On Thu, 06 Sep 2007 16:07:09 -0700, Jim Kelley
wrote:

Richard Clark wrote:

On Thu, 06 Sep 2007 12:47:46 -0700, K7ITM wrote:


On Sep 5, 5:02 pm, Jim Kelley wrote:
...

I'd like to offer m = E/c^2 as a guess.

73, ac6xg

"E=pc."

Yes, and p=mv,

Hi Jim,

Tom opines about my reading, but it is about the writing from the good
doctor that we find (in regard to your snippet above):
"we find that the momentum relation p=mv is
only an approximation. It is only correct when speed (v) is much
smaller than the speed of light (c).
which distinctly contradicts your tie-in:
so when v=c as is true for photons, and we substitute
mc for p in the equation above and then solve for m (the mass of a
photon was the original question), we're back at the equation offered
previously.

The circularity of Dr. Ken Mellendorf's foggy writing might suggest
it, if it weren't otherwise nipped in the bud by the bald statement.
"For a particle with no mass, the relation reduces to E=pc.
This works for a photon."

Hence the proximity of this to p=mv is textual, not factual.
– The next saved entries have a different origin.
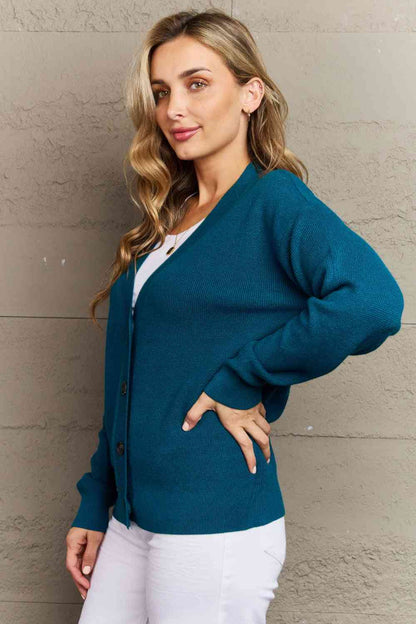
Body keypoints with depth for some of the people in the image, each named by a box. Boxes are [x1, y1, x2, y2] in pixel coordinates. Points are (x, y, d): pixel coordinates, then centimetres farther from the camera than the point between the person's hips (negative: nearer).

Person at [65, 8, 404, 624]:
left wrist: (239, 381, -20)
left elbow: (372, 303, -29)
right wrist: (94, 507, 14)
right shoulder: (167, 221, 11)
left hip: (216, 531, -6)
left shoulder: (276, 200, -10)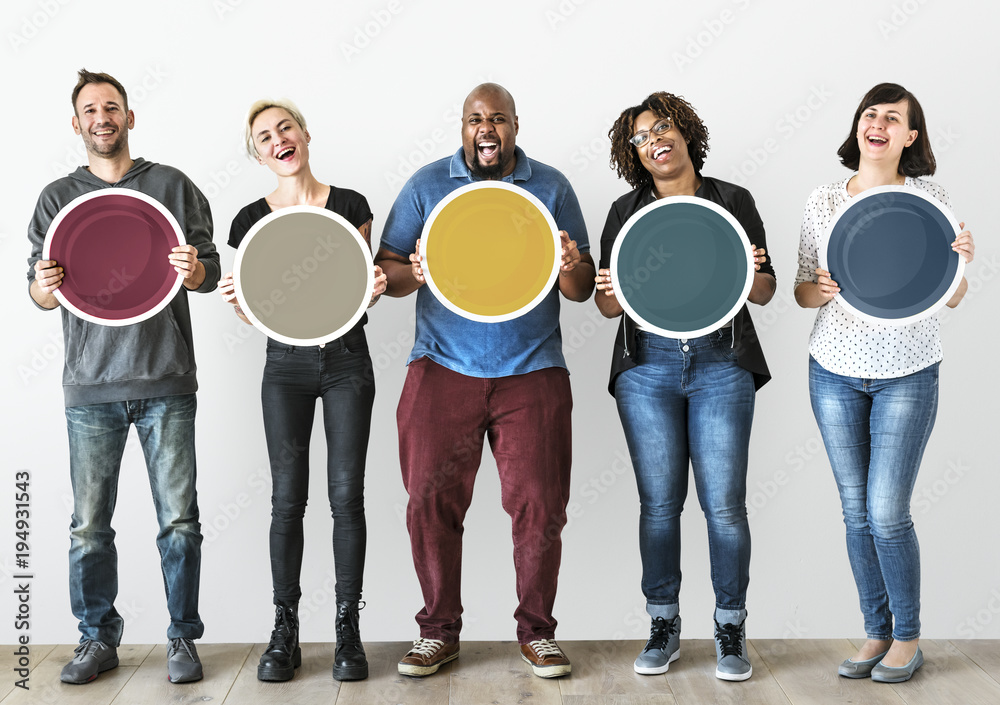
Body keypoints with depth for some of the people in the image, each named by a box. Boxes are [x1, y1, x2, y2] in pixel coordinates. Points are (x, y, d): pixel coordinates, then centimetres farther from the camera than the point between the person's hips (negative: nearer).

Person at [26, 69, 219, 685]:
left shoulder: (173, 186, 8)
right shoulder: (58, 197, 12)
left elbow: (210, 271, 7)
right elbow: (39, 293, 12)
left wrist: (193, 271, -16)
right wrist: (47, 286, -12)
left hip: (166, 380, -1)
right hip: (91, 384, 2)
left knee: (178, 519, 1)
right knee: (90, 525, 4)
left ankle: (183, 638, 14)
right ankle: (98, 639, 20)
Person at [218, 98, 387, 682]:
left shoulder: (350, 205, 2)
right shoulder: (252, 219, 4)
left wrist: (374, 288, -15)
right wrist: (235, 299, -14)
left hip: (347, 360, -1)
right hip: (286, 364, 1)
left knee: (347, 495, -1)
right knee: (288, 499, 1)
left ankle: (349, 629, 10)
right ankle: (285, 630, 12)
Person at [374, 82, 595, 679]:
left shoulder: (552, 188, 9)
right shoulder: (426, 185, 9)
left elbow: (582, 291, 8)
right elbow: (386, 270, 8)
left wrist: (572, 267, -15)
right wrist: (414, 273, -15)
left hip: (532, 373, 0)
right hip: (443, 370, 0)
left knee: (539, 504, -3)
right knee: (431, 501, -1)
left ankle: (537, 631, 16)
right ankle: (439, 630, 17)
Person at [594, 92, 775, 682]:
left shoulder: (733, 201, 8)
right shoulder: (626, 211, 11)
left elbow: (766, 292, 9)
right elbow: (608, 306, 10)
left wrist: (748, 274, -13)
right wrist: (613, 294, -13)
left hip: (720, 363, -1)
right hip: (648, 367, 1)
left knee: (724, 502, -3)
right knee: (659, 502, 3)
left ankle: (731, 628, 13)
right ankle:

What is the term p? Could it be (p)hoton? I've speculated about
Planck's constant (which you comment upon, below), but I find it very
sloppy writing for Dr. Mellendorf to wander into his own naming
conventions. Migrating through
E = mc²
something all can agree is a fair basis to begin with, we then have
expressly for a (p)hoton:
E = pc
Substituting for the previous E
pc = mc²
divide both sides by c
p = mc
which to me is new territory. What is mass times the speed of light
for a particle that has no mass?

Perhaps Tom's special reading skills can rescue this p term from the
oblivion of E = 0 for a (p)hoton.

But we usually relate more directly to the frequency (or wavelength)
of the photon rather than its energy or momentum, so in such a case
E=h*nu would provide a more direct route to its mass equivalent.

Yes, and it seems your daughter trumped me on Planck once before. ;-)

It is exceedingly obvious that the link offered amounts to
considerable wool gathering. Or maybe its the late hour....

73's
Richard Clark, KB7QHC